Somewhat over 100 years ago there were no such things as drug laws. Like the other addictions, recreational use of drugs was frowned upon, seen as antisocial when out of hand, but accepted as part of the continuum of human behaviour. Opium dens were no more common than gambling houses and pubs. Maybe less so. For example in 1908 in New York with a population of 4.5 million, only 0.1% were opium addicts, 6000 people. In the late 1800’s there emerged efforts to regulate them, initially through taxation.
It seems that governments everywhere are adept at extracting funds from activities that are addictive, perhaps ensuring ongoing revenue streams disguised as doing a public service. What will happen for instance when no one smokes cigarettes any more and the huge income from tobacco excise which in Australia was $12.7Bn in 2023 goes up in smoke? I’ve read that only around 18% of the Australian population still smokes.
Then in 1914 in the USA along comes sanctimonious anti narcotic crusader Dr Hamilton Wright who had been spurred along by even more ardent Canadian the Reverend Charles Brent. Their fervour resulted in the uptake by senator Francis Burton Harrison and the Harrison Act, the first piece of legislation designed to curb drug use. But like all abolition efforts, it did the opposite.
When something in demand is absent or limited through controls, the demand does not go away, and the means of access becomes increasingly dramatic. A black market ensues. When alcohol was banned in the USA during the 1920’s Prohibition, speakeasies thrived, the country’s worst crime emerged with the Al Capones and such. As early as 1925 it was recognised that Prohibition was not working, but the sanctimony persisted.

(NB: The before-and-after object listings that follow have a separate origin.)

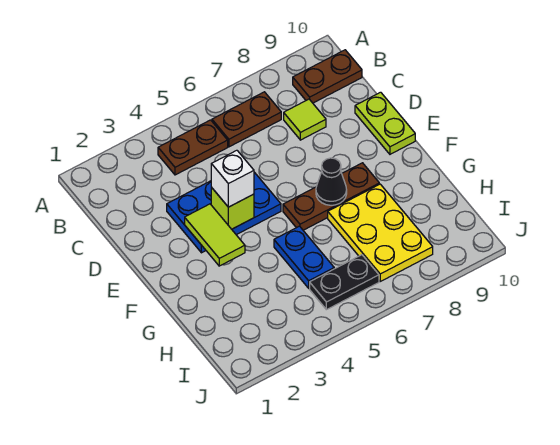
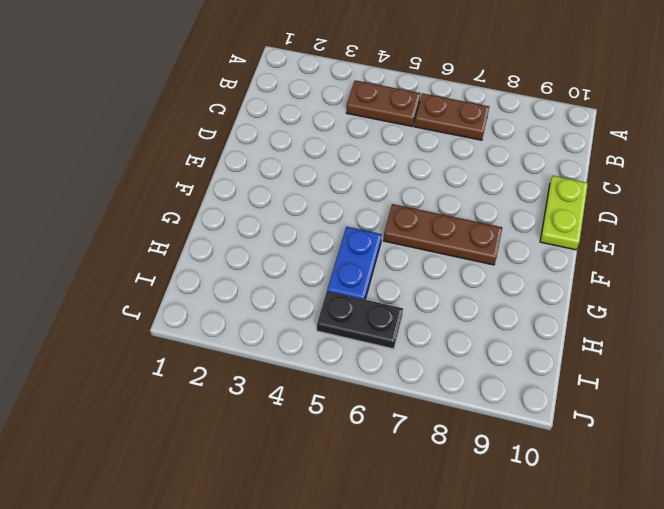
none -> brown plate B9:B10 level 1
none -> lime tile C8 level 1
none -> blue plate D3:E5 level 1

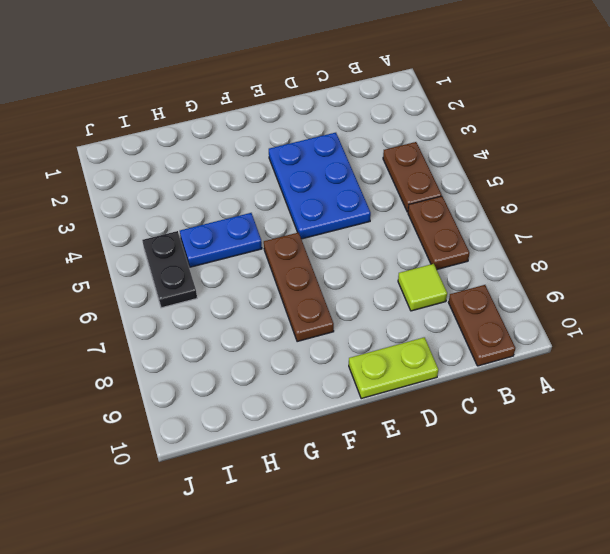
none -> yellow plate G7:I8 level 1
none -> lime tile E3:F3 level 2
none -> lime brick E4 level 2

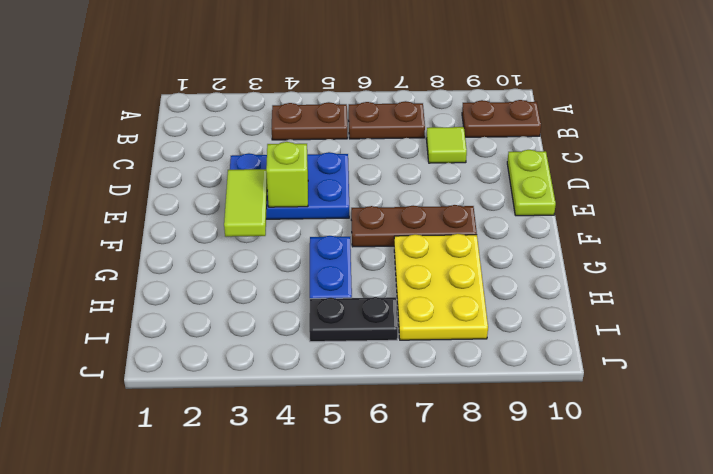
none -> black cone F7 level 2
none -> white brick E4 level 3

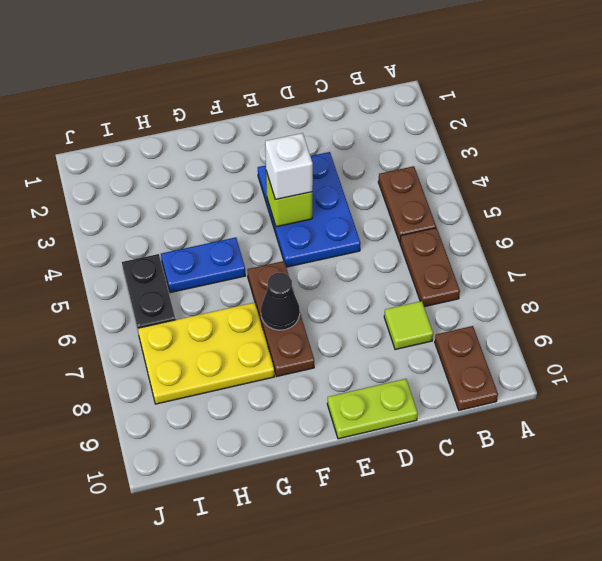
none -> lime tile E3:F3 level 2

The Harrison Act regulated and taxed, there is that word again, the production, importation and distribution of opiates and cocaine. The New York Medical Journal wrote in 1915 that crime and violence had increased as a direct result as addicts tried to obtain drugs. The street market for heroin skyrocketed from $6.50 an ounce to $96.00, a clear attraction to criminals. The Marfia got into drug trafficking for the first time. There was no money in it previously.

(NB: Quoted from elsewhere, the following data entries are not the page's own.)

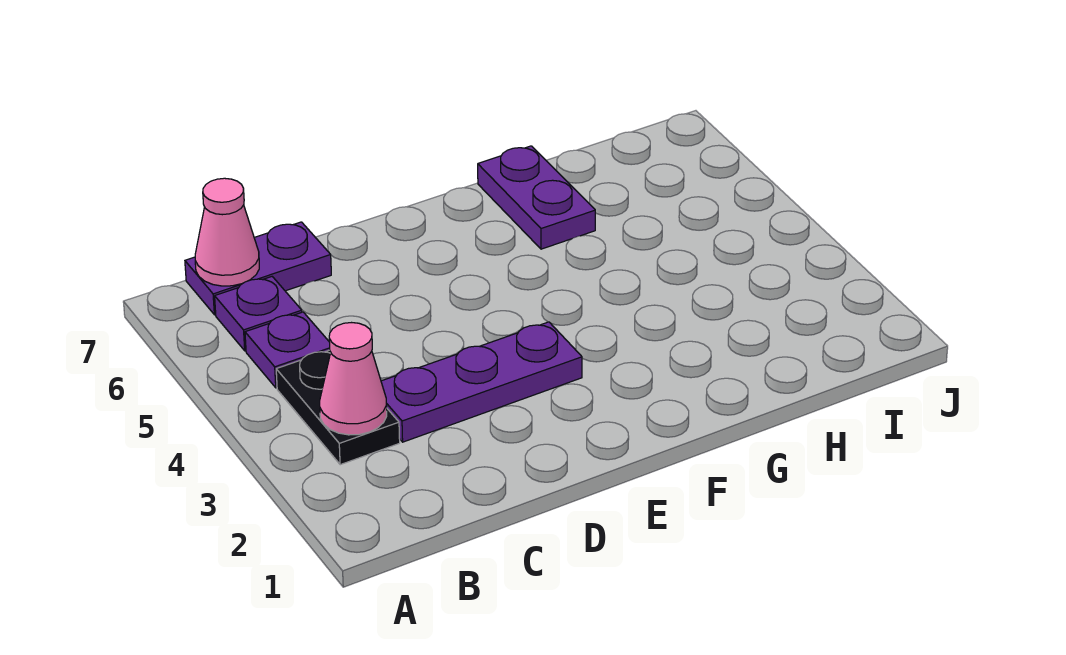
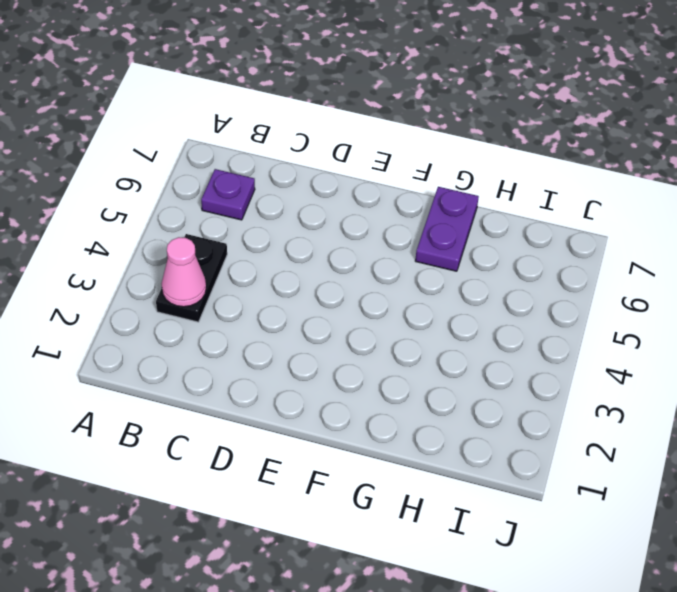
none -> purple plate B5 level 1
none -> purple plate B7:C7 level 1

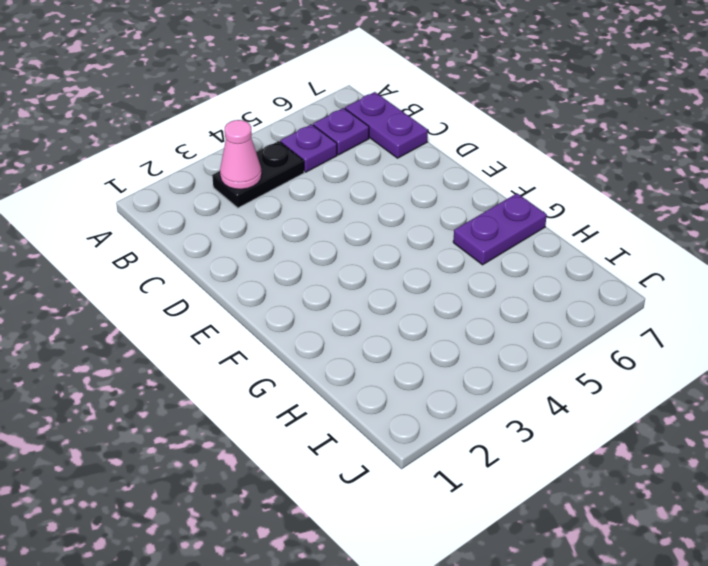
none -> purple plate C3:E3 level 1
none -> pink cone B7 level 2

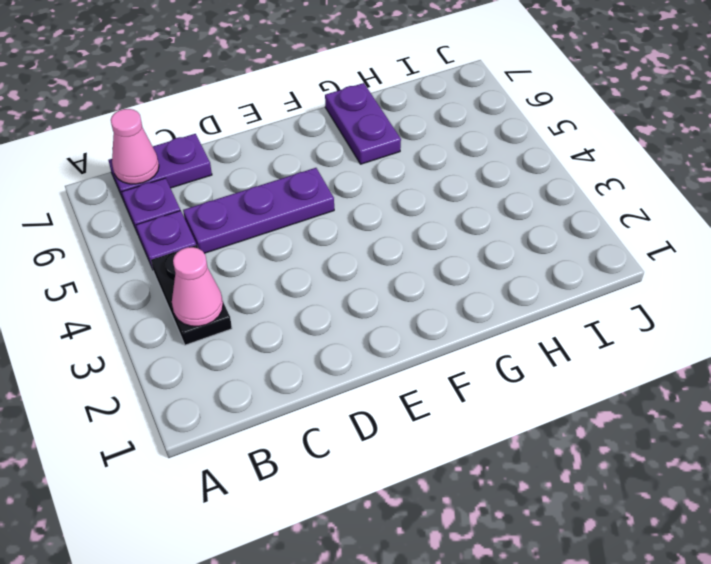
purple plate C5:E5 level 1 -> purple plate C3:E3 level 1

The Harrison Act resulted in more addicts. Criminals realised that creating new addicts was the best way to increase profits and the victims were mostly teenagers through offering free samples. Interestingly it is McDonald’s using a similar marketing tactic to attract young customers, through playgrounds at their fast food outlets and such, making a customer for life.
The Harrison Act included nefarious sections that amplified the negative outcomes. It initiated the control by government over physicians, interfered with treatments. It enforced the controls to be adopted by America’s trading parties. And it created the war on drugs and inevitably the current drug and related crime epidemics. The USA illicit drug market is similar in size to the whole rest of the legal drug industry about $64Bn annually.